→ Description of the task:
Once the records below have been read, copy them all out exactly.

....

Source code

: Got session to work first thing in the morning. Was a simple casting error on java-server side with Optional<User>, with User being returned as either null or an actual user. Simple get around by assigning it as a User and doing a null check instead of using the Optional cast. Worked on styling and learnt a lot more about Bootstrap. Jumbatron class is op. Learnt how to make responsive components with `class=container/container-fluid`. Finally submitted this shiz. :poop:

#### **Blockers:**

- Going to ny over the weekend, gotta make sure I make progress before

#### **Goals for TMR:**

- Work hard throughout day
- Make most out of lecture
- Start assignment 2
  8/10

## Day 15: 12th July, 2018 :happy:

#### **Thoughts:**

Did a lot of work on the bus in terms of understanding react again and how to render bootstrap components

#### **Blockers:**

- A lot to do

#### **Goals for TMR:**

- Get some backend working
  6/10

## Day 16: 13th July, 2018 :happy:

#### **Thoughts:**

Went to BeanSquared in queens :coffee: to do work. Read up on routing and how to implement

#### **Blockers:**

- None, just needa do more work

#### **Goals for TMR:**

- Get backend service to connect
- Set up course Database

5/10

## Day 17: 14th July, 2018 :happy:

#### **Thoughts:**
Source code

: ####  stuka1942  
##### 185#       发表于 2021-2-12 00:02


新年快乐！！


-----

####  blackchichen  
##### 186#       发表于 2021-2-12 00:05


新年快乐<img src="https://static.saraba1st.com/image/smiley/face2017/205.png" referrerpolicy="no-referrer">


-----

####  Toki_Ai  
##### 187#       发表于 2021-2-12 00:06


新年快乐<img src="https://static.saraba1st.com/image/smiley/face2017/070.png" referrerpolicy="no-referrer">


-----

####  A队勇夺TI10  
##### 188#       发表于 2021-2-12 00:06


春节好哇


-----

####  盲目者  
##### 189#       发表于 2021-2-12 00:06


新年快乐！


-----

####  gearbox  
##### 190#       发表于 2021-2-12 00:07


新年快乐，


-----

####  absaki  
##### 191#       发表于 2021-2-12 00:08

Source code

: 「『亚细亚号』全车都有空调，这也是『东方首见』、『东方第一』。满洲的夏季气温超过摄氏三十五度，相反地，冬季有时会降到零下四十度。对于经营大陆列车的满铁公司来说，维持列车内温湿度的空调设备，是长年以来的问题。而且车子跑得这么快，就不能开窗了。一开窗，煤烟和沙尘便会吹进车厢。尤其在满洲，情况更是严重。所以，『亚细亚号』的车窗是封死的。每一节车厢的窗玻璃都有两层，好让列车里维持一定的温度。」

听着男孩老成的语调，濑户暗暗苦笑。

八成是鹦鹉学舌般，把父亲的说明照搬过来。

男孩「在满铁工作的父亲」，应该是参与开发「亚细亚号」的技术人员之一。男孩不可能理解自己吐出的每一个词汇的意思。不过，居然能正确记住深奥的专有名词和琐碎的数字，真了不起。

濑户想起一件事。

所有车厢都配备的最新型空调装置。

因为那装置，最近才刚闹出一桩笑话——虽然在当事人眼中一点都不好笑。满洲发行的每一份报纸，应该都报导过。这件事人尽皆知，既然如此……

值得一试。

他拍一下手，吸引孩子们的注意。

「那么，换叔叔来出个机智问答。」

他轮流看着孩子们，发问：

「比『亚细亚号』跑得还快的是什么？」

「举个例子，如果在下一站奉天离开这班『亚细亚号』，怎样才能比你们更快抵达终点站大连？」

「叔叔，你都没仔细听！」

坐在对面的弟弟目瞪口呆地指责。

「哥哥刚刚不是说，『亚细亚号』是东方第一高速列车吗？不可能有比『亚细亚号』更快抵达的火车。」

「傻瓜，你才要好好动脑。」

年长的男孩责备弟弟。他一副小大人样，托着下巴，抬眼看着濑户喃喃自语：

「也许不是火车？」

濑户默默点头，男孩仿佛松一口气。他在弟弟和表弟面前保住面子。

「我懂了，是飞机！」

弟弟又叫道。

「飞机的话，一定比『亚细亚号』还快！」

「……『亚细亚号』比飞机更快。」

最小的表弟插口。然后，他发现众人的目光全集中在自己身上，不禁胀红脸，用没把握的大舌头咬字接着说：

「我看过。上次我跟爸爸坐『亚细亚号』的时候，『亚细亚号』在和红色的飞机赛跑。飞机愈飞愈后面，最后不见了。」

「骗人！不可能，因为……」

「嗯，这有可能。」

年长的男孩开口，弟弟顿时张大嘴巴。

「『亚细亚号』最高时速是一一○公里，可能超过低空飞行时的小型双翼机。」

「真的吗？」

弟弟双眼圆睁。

....

→ Output:
Source code

: Got session to work first thing in the morning. Was a simple casting error on java-server side with Optional<User>, with User being returned as either null or an actual user. Simple get around by assigning it as a User and doing a null check instead of using the Optional cast. Worked on styling and learnt a lot more about Bootstrap. Jumbatron class is op. Learnt how to make responsive components with `class=container/container-fluid`. Finally submitted this shiz. :poop:

#### **Blockers:**

- Going to ny over the weekend, gotta make sure I make progress before

#### **Goals for TMR:**

- Work hard throughout day
- Make most out of lecture
- Start assignment 2
  8/10

## Day 15: 12th July, 2018 :happy:

#### **Thoughts:**

Did a lot of work on the bus in terms of understanding react again and how to render bootstrap components

#### **Blockers:**

- A lot to do

#### **Goals for TMR:**

- Get some backend working
  6/10

## Day 16: 13th July, 2018 :happy:

#### **Thoughts:**

Went to BeanSquared in queens :coffee: to do work. Read up on routing and how to implement

#### **Blockers:**

- None, just needa do more work

#### **Goals for TMR:**

- Get backend service to connect
- Set up course Database

5/10

## Day 17: 14th July, 2018 :happy:

#### **Thoughts:**
Source code

: ####  stuka1942  
##### 185#       发表于 2021-2-12 00:02


新年快乐！！


-----

####  blackchichen  
##### 186#       发表于 2021-2-12 00:05


新年快乐<img src="https://static.saraba1st.com/image/smiley/face2017/205.png" referrerpolicy="no-referrer">


-----

####  Toki_Ai  
##### 187#       发表于 2021-2-12 00:06


新年快乐<img src="https://static.saraba1st.com/image/smiley/face2017/070.png" referrerpolicy="no-referrer">


-----

####  A队勇夺TI10  
##### 188#       发表于 2021-2-12 00:06


春节好哇


-----

####  盲目者  
##### 189#       发表于 2021-2-12 00:06


新年快乐！


-----

####  gearbox  
##### 190#       发表于 2021-2-12 00:07


新年快乐，


-----

####  absaki  
##### 191#       发表于 2021-2-12 00:08

Source code

: 「『亚细亚号』全车都有空调，这也是『东方首见』、『东方第一』。满洲的夏季气温超过摄氏三十五度，相反地，冬季有时会降到零下四十度。对于经营大陆列车的满铁公司来说，维持列车内温湿度的空调设备，是长年以来的问题。而且车子跑得这么快，就不能开窗了。一开窗，煤烟和沙尘便会吹进车厢。尤其在满洲，情况更是严重。所以，『亚细亚号』的车窗是封死的。每一节车厢的窗玻璃都有两层，好让列车里维持一定的温度。」

听着男孩老成的语调，濑户暗暗苦笑。

八成是鹦鹉学舌般，把父亲的说明照搬过来。

男孩「在满铁工作的父亲」，应该是参与开发「亚细亚号」的技术人员之一。男孩不可能理解自己吐出的每一个词汇的意思。不过，居然能正确记住深奥的专有名词和琐碎的数字，真了不起。

濑户想起一件事。

所有车厢都配备的最新型空调装置。

因为那装置，最近才刚闹出一桩笑话——虽然在当事人眼中一点都不好笑。满洲发行的每一份报纸，应该都报导过。这件事人尽皆知，既然如此……

值得一试。

他拍一下手，吸引孩子们的注意。

「那么，换叔叔来出个机智问答。」

他轮流看着孩子们，发问：

「比『亚细亚号』跑得还快的是什么？」

「举个例子，如果在下一站奉天离开这班『亚细亚号』，怎样才能比你们更快抵达终点站大连？」

「叔叔，你都没仔细听！」

坐在对面的弟弟目瞪口呆地指责。

「哥哥刚刚不是说，『亚细亚号』是东方第一高速列车吗？不可能有比『亚细亚号』更快抵达的火车。」

「傻瓜，你才要好好动脑。」

年长的男孩责备弟弟。他一副小大人样，托着下巴，抬眼看着濑户喃喃自语：

「也许不是火车？」

濑户默默点头，男孩仿佛松一口气。他在弟弟和表弟面前保住面子。

「我懂了，是飞机！」

弟弟又叫道。

「飞机的话，一定比『亚细亚号』还快！」

「……『亚细亚号』比飞机更快。」

最小的表弟插口。然后，他发现众人的目光全集中在自己身上，不禁胀红脸，用没把握的大舌头咬字接着说：

「我看过。上次我跟爸爸坐『亚细亚号』的时候，『亚细亚号』在和红色的飞机赛跑。飞机愈飞愈后面，最后不见了。」

「骗人！不可能，因为……」

「嗯，这有可能。」

年长的男孩开口，弟弟顿时张大嘴巴。

「『亚细亚号』最高时速是一一○公里，可能超过低空飞行时的小型双翼机。」

「真的吗？」

弟弟双眼圆睁。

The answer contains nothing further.